Alles was gut und teuer ist, ist Domäne der High Society. Da darf es nicht verwundern, dass bereits der selige Göttervater Zeus mit seiner angetrauten Göttergemahlin Hera auf einem Lager aus Safran(krokus)blüten zu ruhen (oder was auch immer zu tun) pflegte - wenn er denn einmal im heimeligen Bette schlief und nicht anderwärtig beschäftigt war - etwa bei der Namensgebung Europas, die er mithilfe der gleichnamigen, selbstredend reizenden Königstocher ... ähh ... bewerkstelligte. Unter Beiziehung von Safran übrigens, dessen betäubend aromatischer Duft mithalf, sie in Stimmung zu versetzen ...

Ah, ja: Stimmung ist das rechte Stichwort. Warum sich nicht von den Göttern Bewährtes abscheuen?
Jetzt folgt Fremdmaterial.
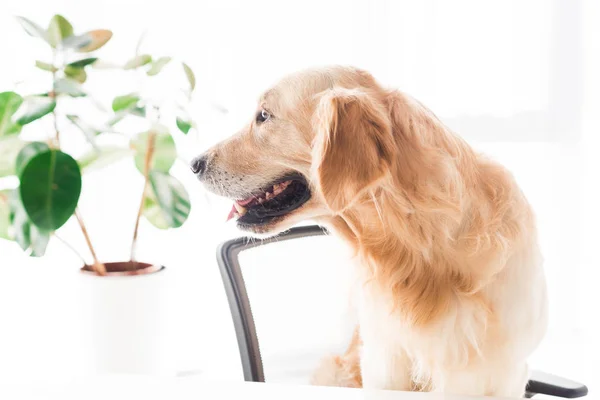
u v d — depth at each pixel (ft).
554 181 9.65
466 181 4.36
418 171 4.25
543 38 9.40
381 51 9.27
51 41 4.81
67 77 4.89
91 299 4.55
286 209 4.96
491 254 4.27
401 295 4.49
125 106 4.89
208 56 8.93
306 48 9.09
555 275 9.76
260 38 9.00
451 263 4.34
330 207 4.15
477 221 4.33
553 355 9.53
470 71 9.45
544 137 9.58
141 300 4.57
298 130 4.83
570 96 9.47
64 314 8.42
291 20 9.03
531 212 4.63
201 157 5.32
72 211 4.29
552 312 9.85
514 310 4.33
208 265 8.84
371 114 4.22
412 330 4.49
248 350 4.27
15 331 8.38
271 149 5.00
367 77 4.83
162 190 4.82
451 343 4.39
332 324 5.07
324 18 9.10
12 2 8.34
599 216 9.73
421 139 4.32
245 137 5.19
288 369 4.79
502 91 9.50
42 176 4.22
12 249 8.46
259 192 5.14
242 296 4.43
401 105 4.45
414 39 9.29
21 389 2.44
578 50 9.39
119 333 4.56
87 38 4.87
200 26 8.89
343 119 4.17
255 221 5.01
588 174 9.75
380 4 9.17
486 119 9.55
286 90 4.91
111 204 8.63
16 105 4.60
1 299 8.44
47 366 7.59
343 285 5.10
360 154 4.11
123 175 8.58
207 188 5.27
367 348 4.85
Reiche Römer sollen Safranfäden auf ihre Hochzeitlager haben streuen lassen - schließlich will man gerade in der ersten Nacht nichts dem Zufall überlassen und da kommt eine euphorische Braut gerade recht, zumal, wenn sie noch an den Fäden knabbert. Aber Achtung, werden zuviele verspeist (15-20g), dann wirkt der Safran giftig und es kommt zum 'fröhlichen Tod' - was aber angesichts der hohen Grammpreise für weite Bevölkerungsschichten ohnehin illusorisch sein dürfte.

Da halten wir uns lieber an die wirklichen und vermuteten Heilwirkungen, wie sie uns aus dem Mittelalter überliefert sind, die da (bei vernünftiger und geldsäckelgeschuldeter Anwendung) wären: herz-, magen- milzstärkend, harntreibend, menstruations- und geburtsfördernd, Kopfweh, Schwindel, Gicht und Atemnot bekämpfend. Haben wir etwas vergessen? Ja doch, die wichtigste - die göttergetestete, aphrodisierende Wirkung natürlich :-) Und die, eine gesunde Gesichtsfarbe zu verleihen - wobei die gesunde Gesichtsfarbe dann ja auch von der vorangehenden körperlichen Batätigung stammen könnte ...

Stoffe konnte man mit Safran auch färben - wenn man gut betucht war! In Safrangelb, die Farbe, die aus der wässrigen Lösung des Safranpulvers resultierte und sehr gut netzt. Da Safran aber so teuer war (und ist), verwendete man stattdessen häufig die Färberdistel (Saflor oder falscher Safran) für die Gelbfärbung.

Geschummelt wurde natürlich auch (und wird allem Vernehmen immer noch) - speziell bei der Erzeugung des Pulvers war dies relativ einfach möglich: Vermischungen und Erhöhungen des Gewichtes - etwa durch Beimungen mit angesprochenem Saflor, mit Zucker, getrocknetem Rindfleisch, Öl, usw.) sollen so häufig gewesen sein, dass man sich seit dem 14. Jahrhundert genötigt sah, Safranschauen einzurichten, auf denen die Qualität überprüft wurde. Im Falle aufgedeckten Betruges lesen wir von drakonischen Strafen gegen Leib und Leben.